Cette fois-ci, notre éminente juriste s’est autorisée à s’immiscer dans une affaire encore à l’instruction, l’affaire Adama Traoré, en violation du principe constitutionnel de séparation des pouvoirs, lequel ordonne que l’exécutif, exécutif dont en qualité de Garde des Sceaux elle est partie prenante, s’interdise d’empiéter sur le domaine du judiciaire en intervenant dans une procédure en cours. C’est pourtant ce qu’elle a fait en invitant la famille Traoré à venir la rencontrer. Peine perdue, on le sait, puisque la famille d’Adama l’a insolemment envoyée promener. Devant les critiques qui ont jailli de toutes parts, elle aussi, n’a pas hésité pour se justifier à invoquer l’émotion : « Quand vous avez 20.000 personnes devant le parvis du tribunal judiciaire de Paris, il me semble qu’il n’est pas absurde d’entendre l’émotion mais aussi d’entendre la justice que demandent ces personnes. »

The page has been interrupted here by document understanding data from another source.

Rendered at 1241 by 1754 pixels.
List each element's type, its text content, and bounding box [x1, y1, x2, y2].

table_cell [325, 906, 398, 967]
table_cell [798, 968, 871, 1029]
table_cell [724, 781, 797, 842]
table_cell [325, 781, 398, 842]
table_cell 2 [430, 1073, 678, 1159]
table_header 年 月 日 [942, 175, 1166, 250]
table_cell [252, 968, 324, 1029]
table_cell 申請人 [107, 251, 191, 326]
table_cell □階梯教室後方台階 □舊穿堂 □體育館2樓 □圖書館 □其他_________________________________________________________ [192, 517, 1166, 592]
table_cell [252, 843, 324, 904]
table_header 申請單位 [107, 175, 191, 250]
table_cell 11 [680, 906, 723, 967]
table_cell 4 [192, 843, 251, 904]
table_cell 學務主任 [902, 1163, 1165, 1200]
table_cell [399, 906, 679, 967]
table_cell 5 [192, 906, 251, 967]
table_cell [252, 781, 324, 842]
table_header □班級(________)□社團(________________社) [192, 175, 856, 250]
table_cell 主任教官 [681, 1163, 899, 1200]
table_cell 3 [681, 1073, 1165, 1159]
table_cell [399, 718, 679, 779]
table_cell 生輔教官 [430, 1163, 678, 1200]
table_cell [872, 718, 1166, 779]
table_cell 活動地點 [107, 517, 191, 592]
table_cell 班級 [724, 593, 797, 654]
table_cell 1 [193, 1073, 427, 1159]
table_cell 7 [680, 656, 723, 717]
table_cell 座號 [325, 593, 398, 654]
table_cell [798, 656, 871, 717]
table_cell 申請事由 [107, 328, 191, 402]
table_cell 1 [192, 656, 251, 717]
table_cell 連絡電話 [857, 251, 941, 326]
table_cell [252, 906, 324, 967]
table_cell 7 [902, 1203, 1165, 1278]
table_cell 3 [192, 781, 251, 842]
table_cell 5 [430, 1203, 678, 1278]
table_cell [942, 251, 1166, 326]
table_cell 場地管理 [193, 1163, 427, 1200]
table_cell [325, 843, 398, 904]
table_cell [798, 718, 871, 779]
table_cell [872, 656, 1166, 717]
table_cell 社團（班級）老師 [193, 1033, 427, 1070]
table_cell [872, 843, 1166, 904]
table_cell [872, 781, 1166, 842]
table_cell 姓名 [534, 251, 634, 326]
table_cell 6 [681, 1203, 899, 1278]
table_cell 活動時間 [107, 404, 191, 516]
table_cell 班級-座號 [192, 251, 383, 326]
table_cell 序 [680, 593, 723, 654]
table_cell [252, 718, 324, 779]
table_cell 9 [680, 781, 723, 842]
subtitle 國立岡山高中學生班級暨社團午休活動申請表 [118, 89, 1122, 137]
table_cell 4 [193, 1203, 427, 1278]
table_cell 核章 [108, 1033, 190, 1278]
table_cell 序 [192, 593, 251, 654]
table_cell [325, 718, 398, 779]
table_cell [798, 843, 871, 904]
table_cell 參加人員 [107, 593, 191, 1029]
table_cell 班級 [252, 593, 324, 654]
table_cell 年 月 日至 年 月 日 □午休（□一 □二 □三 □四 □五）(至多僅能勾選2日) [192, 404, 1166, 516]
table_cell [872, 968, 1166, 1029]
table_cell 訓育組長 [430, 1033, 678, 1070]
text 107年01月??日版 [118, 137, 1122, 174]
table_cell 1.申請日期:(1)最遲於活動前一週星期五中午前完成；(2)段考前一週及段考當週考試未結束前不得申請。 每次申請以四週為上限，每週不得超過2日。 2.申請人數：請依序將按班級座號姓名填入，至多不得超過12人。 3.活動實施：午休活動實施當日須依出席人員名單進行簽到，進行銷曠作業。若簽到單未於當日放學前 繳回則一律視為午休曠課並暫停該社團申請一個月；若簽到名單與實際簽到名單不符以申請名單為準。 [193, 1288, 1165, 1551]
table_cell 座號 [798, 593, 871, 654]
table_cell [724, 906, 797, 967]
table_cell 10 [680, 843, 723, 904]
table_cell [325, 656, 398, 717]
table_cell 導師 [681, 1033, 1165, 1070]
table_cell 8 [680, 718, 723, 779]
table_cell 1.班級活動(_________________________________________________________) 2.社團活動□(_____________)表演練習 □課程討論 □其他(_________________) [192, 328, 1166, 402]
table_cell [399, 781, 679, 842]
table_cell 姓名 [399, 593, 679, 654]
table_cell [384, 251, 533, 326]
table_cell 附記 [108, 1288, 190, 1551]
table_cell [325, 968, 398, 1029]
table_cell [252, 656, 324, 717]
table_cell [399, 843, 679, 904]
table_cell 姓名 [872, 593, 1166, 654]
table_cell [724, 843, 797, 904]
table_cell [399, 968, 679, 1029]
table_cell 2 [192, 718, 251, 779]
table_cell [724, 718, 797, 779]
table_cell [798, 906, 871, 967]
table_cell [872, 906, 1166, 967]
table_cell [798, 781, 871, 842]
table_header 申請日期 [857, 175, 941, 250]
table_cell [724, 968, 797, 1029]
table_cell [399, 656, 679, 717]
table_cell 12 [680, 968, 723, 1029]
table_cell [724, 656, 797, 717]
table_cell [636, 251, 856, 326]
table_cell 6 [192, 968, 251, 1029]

Alors M. Castaner et Mme Belloubet, vous qui êtes dotés d’une sensibilité si exacerbée que vous en soyez parvenus au point de faire passer l’émotion avant la loi, êtes-vous encore dignes d’être ministres de la République ? Des dévoiements semblables à ceux dont vous vous êtes rendus coupables pourraient-ils être tolérés chez nos voisins européens ? On ne voit pas comment, sauf à accepter que la France soit rabaissée politiquement au rang des pays les plus arriérés de la terre, ces comportements inouïs pourraient être autrement sanctionnés que par des démissions immédiates.